Ángel Víctor Torres, der spanische Minister für territoriale Politiken und demokratische Erinnerung, erklärte, dass das Denkmal, das den gefallenen Rumänen in Majadahonda gewidmet ist, in das Verzeichnis der Symbole aufgenommen wird, die der demokratischen Erinnerung entgegenstehen, und abgerissen wird.
Diese Entscheidung wurde am Dienstag im Rahmen einer Pressekonferenz in Madrid bekannt gegeben und ist Teil einer umfassenderen Maßnahme, die sich auf drei weitere Überreste des franquistischen Regimes in Teneriffa, Murcia und Almería bezieht. Das 1970 eingeweihte Denkmal, das Ion Moța und Vasile Marin, Führer der Eisernen Garde, ehren sollte, wurde als Verherrlichung des europäischen Faschismus angesehen und war ein Versammlungsort für extrem rechte Gruppen.

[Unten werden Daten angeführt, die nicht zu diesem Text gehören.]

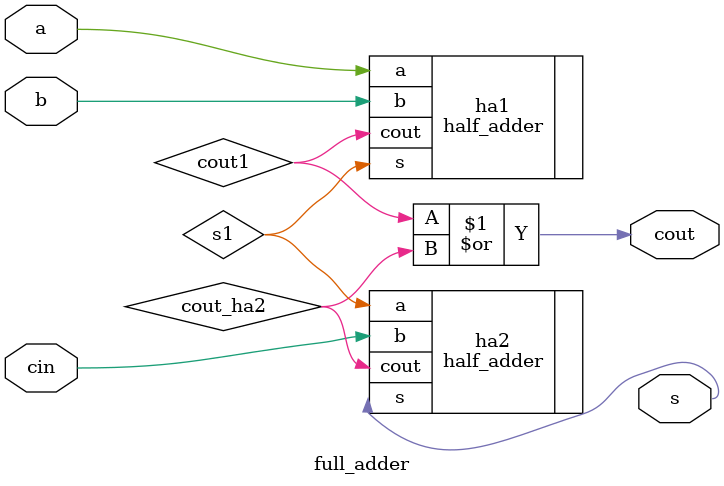
<source format=v>
module full_adder(
    input a,
    input b,
    input cin,
    output s,
    output cout
);

    wire s1;
    wire cout1;
    wire cout_ha2; //Added to store cout from ha2

    half_adder ha1 (
        .a(a),
        .b(b),
        .s(s1),
        .cout(cout1)
    );

    half_adder ha2 (
        .a(s1),
        .b(cin),
        .s(s),
        .cout(cout_ha2) //Changed to store cout in cout_ha2
    );

    assign cout = cout1 | cout_ha2; //Corrected cout calculation

endmodule

</source>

Die technische Expertenkommission bestätigte, dass das Denkmal faschistische Ideologien fördert, und der Minister betonte die Bedeutung der Beseitigung dieser Überreste, um einen öffentlichen Raum frei von der Verherrlichung von Hass und Diktatur zu gewährleisten.
Weitere im Katalog enthaltene Denkmäler sind das Siegesdenkmal in Santa Cruz de Tenerife und die Inschriften zu Ehren von José Antonio Primo de Rivera in den Kathedralen von Murcia und Almería.